The diagnosis of polycythemia is acceptable if all three parameters in category A or if A1, A2, and two parameters from category B are present.
A1. Increased red cell mass (men: >36 ml/kg; women: >32 ml/kg) by 51Cr-labeled red cells.
A2. Arterial oxygen saturation >92%.
B1. Thrombocytosis >400,000/qL.
B2. Leukocytosis >12,000/qL.
B3. Elevated B12 or unbound B12 binding capacity-B12 >900 pg/mL; UB12BC >2,200 pg/mL.
Elevation in red cell mass results in an increased frequency of thrombotic complications. Increased platelet count and platelet function abnormalities result in an increased incidence of hemorrhage and thrombosis. Some patients develop marrow failure secondary to myelofibrosis or develop acute leukemia. Causes of death in polycythemia vera are thrombosis (40%), hemorrhage (9%), and leukemia-myelofibrosis (10%). With optimum control of the disease, the polycythemia vera study group has found that survival is similar to a group of age-matched controls.
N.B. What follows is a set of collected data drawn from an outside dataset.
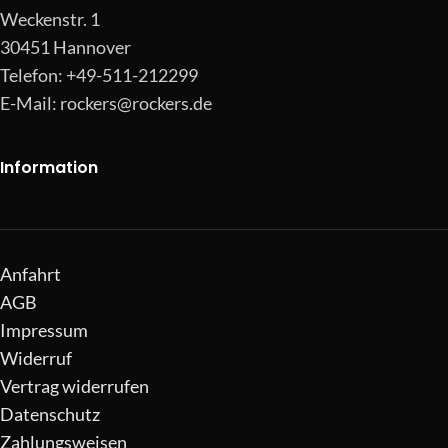
Weckenstr. 1
30451 Hannover
Telefon: +49-511-212299
E-Mail:
rockers@rockers.de
Information
Anfahrt
AGB
Impressum
Widerruf
Vertrag widerrufen
Datenschutz
Zahlungsweisen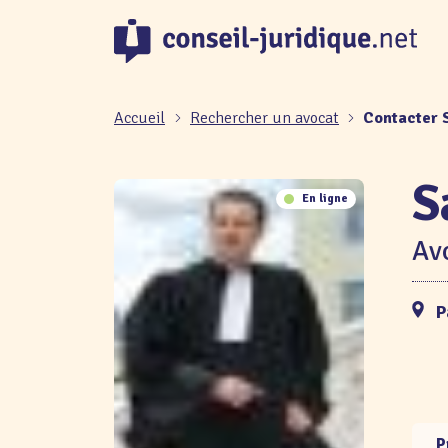
Panneau de gestion des cookies
Accueil
Rechercher un avocat
Contacter
S
En ligne
Avo
P
P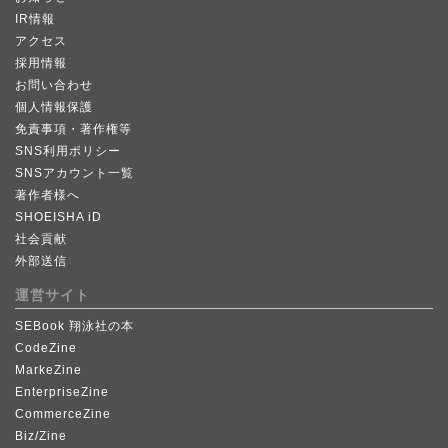
IR情報
アクセス
採用情報
お問い合わせ
個人情報保護
免責事項・著作権等
SNS利用ポリシー
SNSアカウント一覧
著作者様へ
SHOEISHA iD
社会貢献
外部送信
運営サイト
SEBook 翔泳社の本
CodeZine
MarkeZine
EnterpriseZine
CommerceZine
Biz/Zine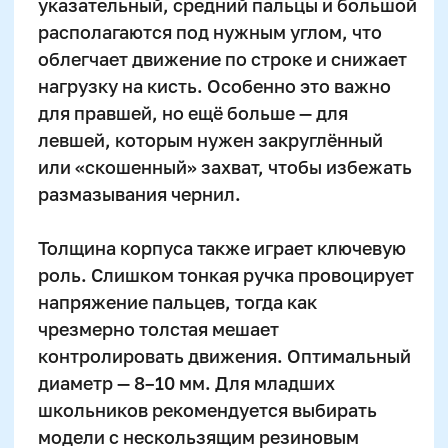
Карандаши против ручек:
что выбрать для
начинающего каллиграфа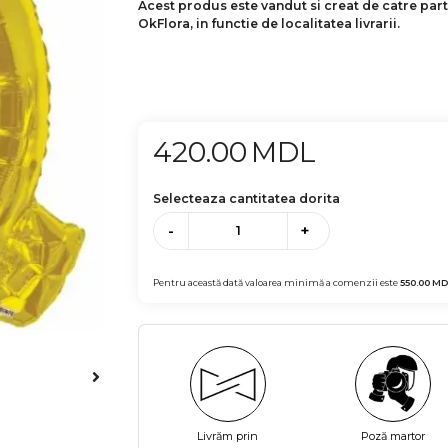
Acest produs este vandut si creat de catre par
OkFlora, in functie de localitatea livrarii.
420.00
MDL
Selecteaza cantitatea dorita
-
+
Pentru această dată valoarea minimă a comenzii este
550.00
MD
Livrăm prin
Poză martor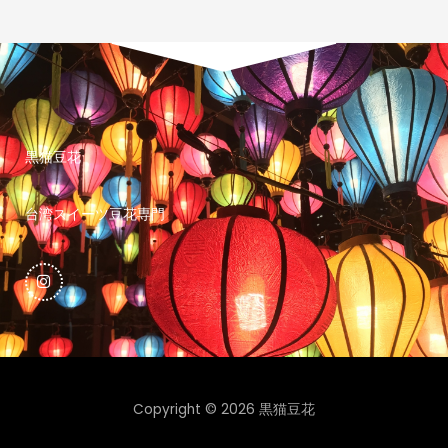
黒猫豆花
台湾スイーツ豆花専門
I
n
s
t
a
g
r
a
m
Copyright © 2026 黒猫豆花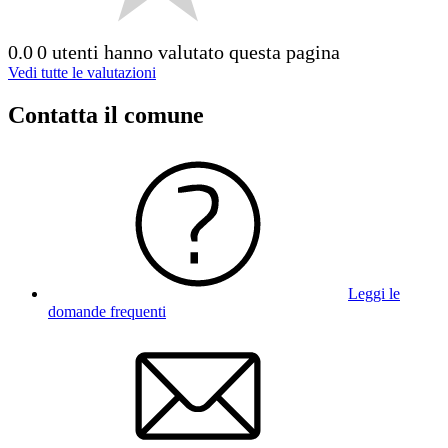
0.0
0 utenti hanno valutato questa pagina
Vedi tutte le valutazioni
Contatta il comune
Leggi le
domande frequenti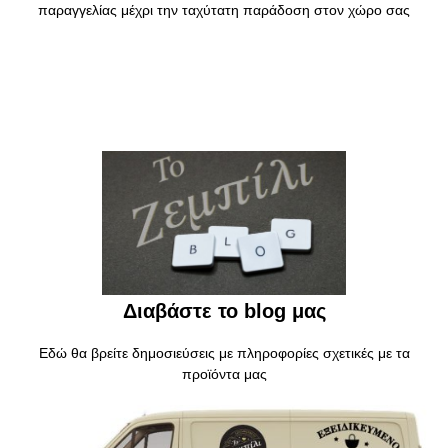
παραγγελίας μέχρι την ταχύτατη παράδοση στον χώρο σας
Διαβάστε το blog μας
Εδώ θα βρείτε δημοσιεύσεις με πληροφορίες σχετικές με τα
προϊόντα μας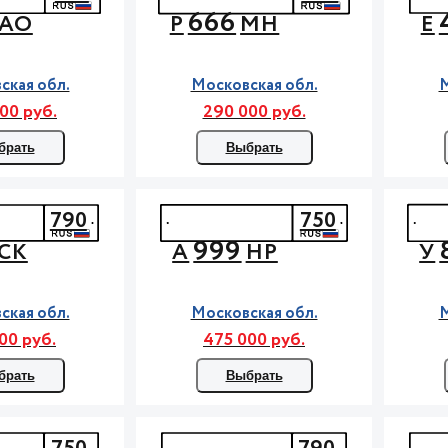
666
АО
Р
МН
Е
ская обл.
Московская обл.
М
00 руб.
290 000 руб.
брать
Выбрать
790
750
999
СК
А
НР
У
ская обл.
Московская обл.
М
00 руб.
475 000 руб.
брать
Выбрать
Secondary erythrocytosis results from a normal bone marrow response to the production of erythropoietin, which may be physiologically appropriate, ie, induced by tissue hypoxia, or it may be produced independent of physiologic regulatory mechanisms.
Tissue hypoxia induced by arterial denaturation results in the increased production of erythropoietin. This may occur with pulmonary disease, right-to-left cardiac shunts, and residence at high altitudes. Familial polycythemia results with an inherited hemoglobin that has a high affinity for oxygen. Tissue hypoxia results because these hemoglobins will not release oxygen at the tensions normally present in the tissues. These abnormal hemoglobins can be detected by demonstrating a reduced P50 of blood (oxygen tension at which hemoglobin is 50% saturated). Cigarette smokers may develop erythrocytosis, because carbon monoxide displaces oxygen and increases hemoglobin oxygen affinity.
Rational Sequence for the Evaluation of Patients with Elevated Hematocrits
The kidney is normally responsible for most of the hemopoietin produced by the body. Disorders that result in local tissue hypoxia in the kidney will stimulate the production of erythropoietin (Table 11). Tumors produce erythropoietin independently of physiologic regulation. The administration of cobalt or industrial exposure results in the production of erythropoietin, probably interfering with oxygen metabolism in the tissues.
Most patients with secondary erythrocytosis benefit from controlling the elevated hemoglobin level. Treatment of the underlying condition will often result in return of the hemoglobin level to normal. These is especially true if hypoxia can be corrected and smoking stopped. If the underlying condition is not possible, phlebotomy may produce symptomatic improvement and may reduce the incidence of thrombotic complications.